### Instrução A
Na carta, o que os dias intransigentes roubam a quem escreve?
### Instrução B
Transcreva da carta o trecho entre "És vício e o" e "Raios te partam.", inclusive.

Letters of recommendation #2


Meu querido,
Não gosto destes dias intransigentes que me roubam uma hora. Que de mim te roubam uma hora. Que ideia néscia e imprudente.
Tenho a alma irrequieta, culpa do silêncio das tuas últimas palavras. Sei que estavas chateado, ainda que não saiba porquê. Sei que estava chateada, ainda que o não te tenha dito. E sei que sabes que enquanto não discutires comigo não vamos poder fazer as pazes.
E é por isso, por te querer tão bem, que em jeito de oferta de guerra, qual Bismarck coberto de pragmatismo, te escrevo hoje, tentativa algo vã de te despoletar a ira, para que refiles, e reajas, vociferes o que te aprouver, para que então, mais tarde, ira amainada e cabeça no lugar possas apaziguar este caos da tua ausência que num segundo roubado me engole.
Sim, leste bem, é isso mesmo. Podia inventar mil desculpas ou construir histórias rebuscadas para me tentar explicar, mas não o vou fazer. Vou tão só pedir-te que te zangues, que me dês oportunidade para te explicar o porquê de estar também zangada. Tudo com a secreta esperança de que seja breve o interlúdio para que restauremos a paz e eu, que já sei como acabam as guerras de almofadas, te possa adormecer de novo nos braços.
És vício e o resto é conversa. Uma espécie de astro rei em modo privativo. Ah! e o que as pessoas gostam disso, não da privacidade, não te enganes, antes da exclusividade brilhante com que se iludem. És um hábito inveterado, arraigado no ânimo e cosido no tempo.
Raios te partam.
Ora, anda lá, zanga-te, não me deixes praguejar, dizer asneiras, sabes que não gosto. Caramba, estou irritada, zangada, triste com os teus actos e omissões, por não seres - quanta ironia - fiel á contrição. Magoa-me. E tu sabes porquê. De resto sempre soubeste mais do que aquilo que me querias fazer acreditar. Esperto a dormir. Eu, ingénua que dói. Mas, deixa-me que te diga, foram poucas as mentiras que disseste que eu acreditei verdade. Acho que só a vergonha me impediu de to fazer notar. Chama-me tola, mas gosto demasiado de ti para conseguir ver-te constrangido. E foi assim que foste acreditando no meu acreditar em tudo o que dizes. O que é mentira, que só acredito nos teus olhos. E mesmo esses também vêm por vezes ao engano. Mentes mal meu amor. E isso alegra-me.

### Dados fornecidos

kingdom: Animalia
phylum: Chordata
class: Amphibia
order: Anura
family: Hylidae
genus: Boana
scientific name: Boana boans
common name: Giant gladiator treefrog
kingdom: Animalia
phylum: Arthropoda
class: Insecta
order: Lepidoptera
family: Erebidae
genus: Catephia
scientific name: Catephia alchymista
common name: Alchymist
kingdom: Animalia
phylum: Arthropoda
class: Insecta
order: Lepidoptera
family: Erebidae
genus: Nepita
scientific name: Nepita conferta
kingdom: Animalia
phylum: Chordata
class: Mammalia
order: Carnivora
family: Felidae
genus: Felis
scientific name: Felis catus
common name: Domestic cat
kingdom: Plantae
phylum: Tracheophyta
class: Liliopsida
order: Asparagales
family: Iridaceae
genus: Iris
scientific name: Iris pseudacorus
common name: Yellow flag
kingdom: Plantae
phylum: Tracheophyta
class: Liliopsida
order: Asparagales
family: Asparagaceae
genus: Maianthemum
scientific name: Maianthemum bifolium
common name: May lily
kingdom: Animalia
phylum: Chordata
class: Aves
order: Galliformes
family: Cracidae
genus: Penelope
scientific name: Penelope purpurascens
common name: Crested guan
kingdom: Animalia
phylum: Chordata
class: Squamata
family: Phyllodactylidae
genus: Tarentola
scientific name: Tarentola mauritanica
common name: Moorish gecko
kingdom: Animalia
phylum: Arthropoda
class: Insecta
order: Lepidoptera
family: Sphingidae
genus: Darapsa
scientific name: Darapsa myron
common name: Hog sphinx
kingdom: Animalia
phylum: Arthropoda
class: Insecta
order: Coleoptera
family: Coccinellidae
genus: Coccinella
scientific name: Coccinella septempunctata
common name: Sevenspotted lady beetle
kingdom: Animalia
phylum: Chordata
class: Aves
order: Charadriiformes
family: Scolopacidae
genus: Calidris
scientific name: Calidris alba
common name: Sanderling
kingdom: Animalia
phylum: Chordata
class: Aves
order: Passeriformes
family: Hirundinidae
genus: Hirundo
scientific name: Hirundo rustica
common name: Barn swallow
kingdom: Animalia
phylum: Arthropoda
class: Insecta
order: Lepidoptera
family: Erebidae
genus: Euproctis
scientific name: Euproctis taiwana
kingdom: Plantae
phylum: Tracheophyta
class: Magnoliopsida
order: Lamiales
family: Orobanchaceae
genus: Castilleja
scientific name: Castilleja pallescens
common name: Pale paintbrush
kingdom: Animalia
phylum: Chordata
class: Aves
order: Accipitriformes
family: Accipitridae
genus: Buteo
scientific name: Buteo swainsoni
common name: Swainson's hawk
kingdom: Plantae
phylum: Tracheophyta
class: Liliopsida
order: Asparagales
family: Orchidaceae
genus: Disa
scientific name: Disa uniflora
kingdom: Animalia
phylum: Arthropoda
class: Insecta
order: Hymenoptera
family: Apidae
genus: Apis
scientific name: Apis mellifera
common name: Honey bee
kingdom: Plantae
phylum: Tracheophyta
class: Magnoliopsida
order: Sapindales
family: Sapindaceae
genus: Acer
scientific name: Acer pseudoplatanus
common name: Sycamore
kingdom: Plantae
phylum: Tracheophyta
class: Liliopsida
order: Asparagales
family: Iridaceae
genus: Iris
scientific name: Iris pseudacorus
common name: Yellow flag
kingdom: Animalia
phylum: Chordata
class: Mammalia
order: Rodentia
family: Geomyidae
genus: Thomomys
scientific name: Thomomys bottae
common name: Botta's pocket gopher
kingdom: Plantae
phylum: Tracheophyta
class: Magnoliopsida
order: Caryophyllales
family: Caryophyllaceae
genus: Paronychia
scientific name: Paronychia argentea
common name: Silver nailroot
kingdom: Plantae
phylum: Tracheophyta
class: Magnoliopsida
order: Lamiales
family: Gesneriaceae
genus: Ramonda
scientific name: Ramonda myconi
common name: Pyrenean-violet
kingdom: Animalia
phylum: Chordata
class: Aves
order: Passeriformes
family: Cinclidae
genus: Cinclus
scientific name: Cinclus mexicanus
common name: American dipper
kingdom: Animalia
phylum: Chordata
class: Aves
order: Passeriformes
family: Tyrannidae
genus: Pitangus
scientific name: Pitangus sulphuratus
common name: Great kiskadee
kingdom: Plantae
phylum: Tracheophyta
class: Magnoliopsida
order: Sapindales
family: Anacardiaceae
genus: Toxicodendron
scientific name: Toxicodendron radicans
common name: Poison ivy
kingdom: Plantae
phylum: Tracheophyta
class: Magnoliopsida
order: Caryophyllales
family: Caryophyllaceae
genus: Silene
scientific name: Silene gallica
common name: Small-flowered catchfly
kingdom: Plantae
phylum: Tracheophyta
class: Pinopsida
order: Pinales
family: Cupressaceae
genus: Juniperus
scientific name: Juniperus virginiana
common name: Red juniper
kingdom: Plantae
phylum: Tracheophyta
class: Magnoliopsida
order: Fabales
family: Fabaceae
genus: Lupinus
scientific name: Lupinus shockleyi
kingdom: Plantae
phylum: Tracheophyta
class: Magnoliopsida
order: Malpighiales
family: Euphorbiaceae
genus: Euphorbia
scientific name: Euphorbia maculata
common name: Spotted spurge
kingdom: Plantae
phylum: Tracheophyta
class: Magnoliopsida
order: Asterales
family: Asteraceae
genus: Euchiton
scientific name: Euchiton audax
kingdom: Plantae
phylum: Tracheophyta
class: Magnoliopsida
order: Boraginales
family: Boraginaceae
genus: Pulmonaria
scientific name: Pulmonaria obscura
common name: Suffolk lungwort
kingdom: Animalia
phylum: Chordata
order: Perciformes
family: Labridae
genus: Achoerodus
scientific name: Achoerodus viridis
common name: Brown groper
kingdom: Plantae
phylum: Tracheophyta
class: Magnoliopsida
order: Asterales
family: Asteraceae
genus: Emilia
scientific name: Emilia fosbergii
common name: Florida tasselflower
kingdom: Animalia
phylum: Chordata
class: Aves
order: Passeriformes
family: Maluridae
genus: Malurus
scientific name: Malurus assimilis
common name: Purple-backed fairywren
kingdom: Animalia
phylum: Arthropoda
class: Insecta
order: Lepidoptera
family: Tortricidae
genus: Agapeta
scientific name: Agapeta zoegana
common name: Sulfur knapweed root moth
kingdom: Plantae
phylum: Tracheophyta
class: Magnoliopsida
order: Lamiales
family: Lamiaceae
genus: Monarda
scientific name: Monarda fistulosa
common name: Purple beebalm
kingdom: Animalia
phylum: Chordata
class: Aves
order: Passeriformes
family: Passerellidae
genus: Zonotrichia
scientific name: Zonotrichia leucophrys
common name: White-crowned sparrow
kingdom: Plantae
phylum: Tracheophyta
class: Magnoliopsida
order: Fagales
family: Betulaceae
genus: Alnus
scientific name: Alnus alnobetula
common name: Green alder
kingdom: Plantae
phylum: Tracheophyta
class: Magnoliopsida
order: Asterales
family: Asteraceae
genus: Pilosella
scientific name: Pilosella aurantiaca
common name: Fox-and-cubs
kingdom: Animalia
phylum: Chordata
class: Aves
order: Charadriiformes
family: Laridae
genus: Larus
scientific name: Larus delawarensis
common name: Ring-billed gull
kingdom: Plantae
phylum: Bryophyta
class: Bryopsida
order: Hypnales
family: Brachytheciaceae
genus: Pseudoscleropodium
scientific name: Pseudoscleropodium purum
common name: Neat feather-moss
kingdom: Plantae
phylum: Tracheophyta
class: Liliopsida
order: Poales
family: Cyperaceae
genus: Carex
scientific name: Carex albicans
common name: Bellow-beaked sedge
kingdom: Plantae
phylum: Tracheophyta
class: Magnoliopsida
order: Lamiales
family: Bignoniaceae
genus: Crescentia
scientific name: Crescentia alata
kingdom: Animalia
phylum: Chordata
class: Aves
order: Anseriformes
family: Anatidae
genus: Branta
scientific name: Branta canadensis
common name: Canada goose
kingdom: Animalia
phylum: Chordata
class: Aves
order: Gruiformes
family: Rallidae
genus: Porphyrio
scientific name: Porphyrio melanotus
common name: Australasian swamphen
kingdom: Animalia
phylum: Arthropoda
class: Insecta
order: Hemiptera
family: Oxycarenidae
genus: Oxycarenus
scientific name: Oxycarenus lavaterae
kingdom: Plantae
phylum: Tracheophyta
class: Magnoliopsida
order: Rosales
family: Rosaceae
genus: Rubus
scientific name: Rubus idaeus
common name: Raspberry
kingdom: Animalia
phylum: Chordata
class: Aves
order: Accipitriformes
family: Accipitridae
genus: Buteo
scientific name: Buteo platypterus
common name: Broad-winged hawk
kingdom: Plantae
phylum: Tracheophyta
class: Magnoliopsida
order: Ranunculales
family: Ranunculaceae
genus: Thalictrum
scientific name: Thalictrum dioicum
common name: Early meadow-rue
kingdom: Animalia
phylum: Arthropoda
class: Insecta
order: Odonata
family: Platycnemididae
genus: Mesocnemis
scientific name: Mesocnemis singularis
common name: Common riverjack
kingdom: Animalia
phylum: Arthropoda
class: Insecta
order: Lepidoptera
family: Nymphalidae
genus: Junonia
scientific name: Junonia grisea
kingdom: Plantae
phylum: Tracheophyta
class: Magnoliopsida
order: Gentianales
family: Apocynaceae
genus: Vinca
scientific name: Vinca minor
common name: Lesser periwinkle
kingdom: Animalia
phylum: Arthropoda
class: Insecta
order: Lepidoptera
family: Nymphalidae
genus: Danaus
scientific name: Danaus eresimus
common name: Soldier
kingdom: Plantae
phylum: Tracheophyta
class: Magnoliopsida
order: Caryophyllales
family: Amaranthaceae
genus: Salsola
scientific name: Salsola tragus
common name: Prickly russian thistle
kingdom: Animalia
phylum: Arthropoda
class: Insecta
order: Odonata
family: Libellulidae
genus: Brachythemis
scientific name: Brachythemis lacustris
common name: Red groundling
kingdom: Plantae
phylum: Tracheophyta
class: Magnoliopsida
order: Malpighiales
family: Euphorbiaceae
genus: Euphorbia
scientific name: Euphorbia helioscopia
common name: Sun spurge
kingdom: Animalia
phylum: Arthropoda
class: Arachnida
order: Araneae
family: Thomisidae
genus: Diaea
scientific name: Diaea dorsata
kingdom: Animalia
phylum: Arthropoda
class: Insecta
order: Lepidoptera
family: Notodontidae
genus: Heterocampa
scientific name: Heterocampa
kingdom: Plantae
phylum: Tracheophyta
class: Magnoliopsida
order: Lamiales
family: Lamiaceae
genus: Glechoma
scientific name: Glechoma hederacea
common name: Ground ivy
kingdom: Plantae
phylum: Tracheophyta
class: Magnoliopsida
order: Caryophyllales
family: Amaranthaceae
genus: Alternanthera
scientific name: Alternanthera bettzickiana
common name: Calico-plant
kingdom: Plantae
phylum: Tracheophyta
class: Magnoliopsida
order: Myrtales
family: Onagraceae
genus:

### Solução escrita A
Uma hora.

### Solução escrita B
És vício e o resto é conversa. Uma espécie de astro rei em modo privativo. Ah! e o que as pessoas gostam disso, não da privacidade, não te enganes, antes da exclusividade brilhante com que se iludem. És um hábito inveterado, arraigado no ânimo e cosido no tempo.
Raios te partam.